Côté Cisel, on va dire que mon père et sa fratrie sont de parfaits exemples de ce que l’on appelle les « transfuges de classe », un phénomène bien connu de la sociologie française (on en parle par exemple dans cette interview du normalien Edouard Louis, fils spirituel de Bourdieu). Les transfuges, ce sont par exemple ces générations issues des classes populaires, qui, dans l’immédiat après-guerre, purent effectuer leur ascension sociale grâce aux études. Et c’est une tradition que j’aimerais voir se perpétuer en partie grâce au numérique.
Plus vraiment membres de leur classe d’origine même s’ils en gardaient un certain nombre de valeurs, les transfuges n’en appartenaient pas pour autant aux classes qu’ils rejoignaient sur le plan des revenus. Cela causa bien souvent un sérieux problème d’identité, problème à bien des égards transmissible de génération en génération. On peut ainsi tout fait avoir étudié dans des établissements prestigieux comme le lycée Henri IV, et avoir été biberonné aux idéaux de la classe ouvrière d’après-guerre, ce qui est, somme toute, assez paradoxal.
En bon héritier de transfuge, on peut avoir fait une prépa tout en abhorrant le discours élitiste qui l’entoure. Si ma famille a pu s’élever socialement parlant, c’est grâce à l’université des années 60, c’est grâce à un grand élan de mobilité sociale médié par les études, élan, qui, si j’en crois l’ouvrage de Thomas Piketty (le capital au vingt-et-unième siècle), n’est pas prêt de se reproduire de sitôt. Autant vous dire que la logique malthusienne du système éducatif à la française, j’ai un peu de mal avec. Et accepter l’autorité et la légitimité de ceux qui incarnent cette logique, ce n’est pas facile non plus.
--------------------------------------------------
CONSIGNES:
A - Reprenez les enregistrements en commençant à leur première ligne et en vous arrêtant après la ligne qui contient « collectors: L. J. Gillespie & H. Persaud ». Renommez « kingdom » en « règne » sans rien modifier d'autre.
B - Poursuivez, s'il vous plaît, le texte sur les transfuges de classe après sa dernière phrase.
--------------------------------------------------
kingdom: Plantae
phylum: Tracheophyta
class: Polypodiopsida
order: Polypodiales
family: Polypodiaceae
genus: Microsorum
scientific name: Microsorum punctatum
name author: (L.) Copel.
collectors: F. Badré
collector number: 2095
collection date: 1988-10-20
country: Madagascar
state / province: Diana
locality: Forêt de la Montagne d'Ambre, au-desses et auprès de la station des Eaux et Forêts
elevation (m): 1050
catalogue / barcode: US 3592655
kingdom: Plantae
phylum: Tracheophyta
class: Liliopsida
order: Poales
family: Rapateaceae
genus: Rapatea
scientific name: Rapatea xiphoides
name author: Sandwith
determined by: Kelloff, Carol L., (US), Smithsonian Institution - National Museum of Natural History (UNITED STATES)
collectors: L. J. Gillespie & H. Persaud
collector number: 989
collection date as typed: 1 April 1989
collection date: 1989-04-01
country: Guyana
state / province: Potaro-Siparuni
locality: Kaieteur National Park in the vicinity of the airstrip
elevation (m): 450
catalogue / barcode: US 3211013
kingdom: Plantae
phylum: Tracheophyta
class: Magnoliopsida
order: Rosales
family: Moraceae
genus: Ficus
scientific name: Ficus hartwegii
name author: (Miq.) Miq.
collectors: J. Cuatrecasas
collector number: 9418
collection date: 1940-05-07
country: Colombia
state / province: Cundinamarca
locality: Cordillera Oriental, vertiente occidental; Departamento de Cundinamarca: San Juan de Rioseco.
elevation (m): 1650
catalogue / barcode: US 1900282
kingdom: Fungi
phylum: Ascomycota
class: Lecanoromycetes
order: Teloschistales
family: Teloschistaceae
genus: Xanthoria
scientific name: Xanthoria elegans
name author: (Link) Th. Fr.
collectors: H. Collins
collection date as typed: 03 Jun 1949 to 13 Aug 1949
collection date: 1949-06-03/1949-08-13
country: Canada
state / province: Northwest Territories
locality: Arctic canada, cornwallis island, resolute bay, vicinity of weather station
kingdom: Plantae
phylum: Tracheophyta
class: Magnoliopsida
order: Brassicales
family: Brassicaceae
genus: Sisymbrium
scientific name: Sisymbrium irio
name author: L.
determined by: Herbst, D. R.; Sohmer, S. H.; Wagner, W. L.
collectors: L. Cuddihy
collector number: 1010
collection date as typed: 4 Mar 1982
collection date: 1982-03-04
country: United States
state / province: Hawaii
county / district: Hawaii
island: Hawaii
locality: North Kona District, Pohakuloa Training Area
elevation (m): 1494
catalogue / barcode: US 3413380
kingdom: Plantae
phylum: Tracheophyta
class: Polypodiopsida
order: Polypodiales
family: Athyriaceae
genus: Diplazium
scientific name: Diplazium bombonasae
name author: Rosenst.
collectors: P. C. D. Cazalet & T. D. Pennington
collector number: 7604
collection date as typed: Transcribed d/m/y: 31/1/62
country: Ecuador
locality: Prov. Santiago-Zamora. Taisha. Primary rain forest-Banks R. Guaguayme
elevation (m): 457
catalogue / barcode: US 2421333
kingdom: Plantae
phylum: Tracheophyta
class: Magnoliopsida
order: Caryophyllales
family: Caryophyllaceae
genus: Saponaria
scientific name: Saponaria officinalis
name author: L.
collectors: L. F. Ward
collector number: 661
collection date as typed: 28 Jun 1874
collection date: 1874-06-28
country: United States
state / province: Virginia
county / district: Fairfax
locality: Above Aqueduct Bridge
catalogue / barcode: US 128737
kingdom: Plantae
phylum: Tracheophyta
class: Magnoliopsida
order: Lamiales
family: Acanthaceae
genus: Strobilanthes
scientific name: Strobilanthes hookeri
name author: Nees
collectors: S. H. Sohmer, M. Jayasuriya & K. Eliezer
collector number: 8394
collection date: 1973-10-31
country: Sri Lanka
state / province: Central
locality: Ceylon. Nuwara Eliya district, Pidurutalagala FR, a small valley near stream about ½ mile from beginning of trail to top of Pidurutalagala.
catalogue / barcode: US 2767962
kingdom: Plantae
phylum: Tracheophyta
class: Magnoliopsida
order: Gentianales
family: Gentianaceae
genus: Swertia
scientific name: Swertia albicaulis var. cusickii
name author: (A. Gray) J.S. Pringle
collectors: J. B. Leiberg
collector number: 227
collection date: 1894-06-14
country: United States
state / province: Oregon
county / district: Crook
--------------------------------------------------
RÉSULTATS:
A -
règne: Plantae
phylum: Tracheophyta
class: Polypodiopsida
order: Polypodiales
family: Polypodiaceae
genus: Microsorum
scientific name: Microsorum punctatum
name author: (L.) Copel.
collectors: F. Badré
collector number: 2095
collection date: 1988-10-20
country: Madagascar
state / province: Diana
locality: Forêt de la Montagne d'Ambre, au-desses et auprès de la station des Eaux et Forêts
elevation (m): 1050
catalogue / barcode: US 3592655
règne: Plantae
phylum: Tracheophyta
class: Liliopsida
order: Poales
family: Rapateaceae
genus: Rapatea
scientific name: Rapatea xiphoides
name author: Sandwith
determined by: Kelloff, Carol L., (US), Smithsonian Institution - National Museum of Natural History (UNITED STATES)
collectors: L. J. Gillespie & H. Persaud

B -
Dans l’ensemble, même si je n’en pensais pas moins, je suis pourtant toujours resté un élève puis un étudiant plutôt docile, et je me suis (presque) toujours abstenu de remettre en cause l’autorité en critiquant les pratiques pédagogiques. Le masque ne s’est fissuré qu’à quelques reprises, souvent dans des moments critiques, c’est ballot. Et la sanction qui tombait parfois. Je l’avais cherché, mais je n’ai pas réussi à avaler mon serpent et à l’âge de vingt ans je jurai en mon for intérieur de venir titiller l’enseignement supérieur français, d’autant que la prépa m’avait rendu insomniaque, et que j’en tenais le système pour responsable, à tort ou à raison.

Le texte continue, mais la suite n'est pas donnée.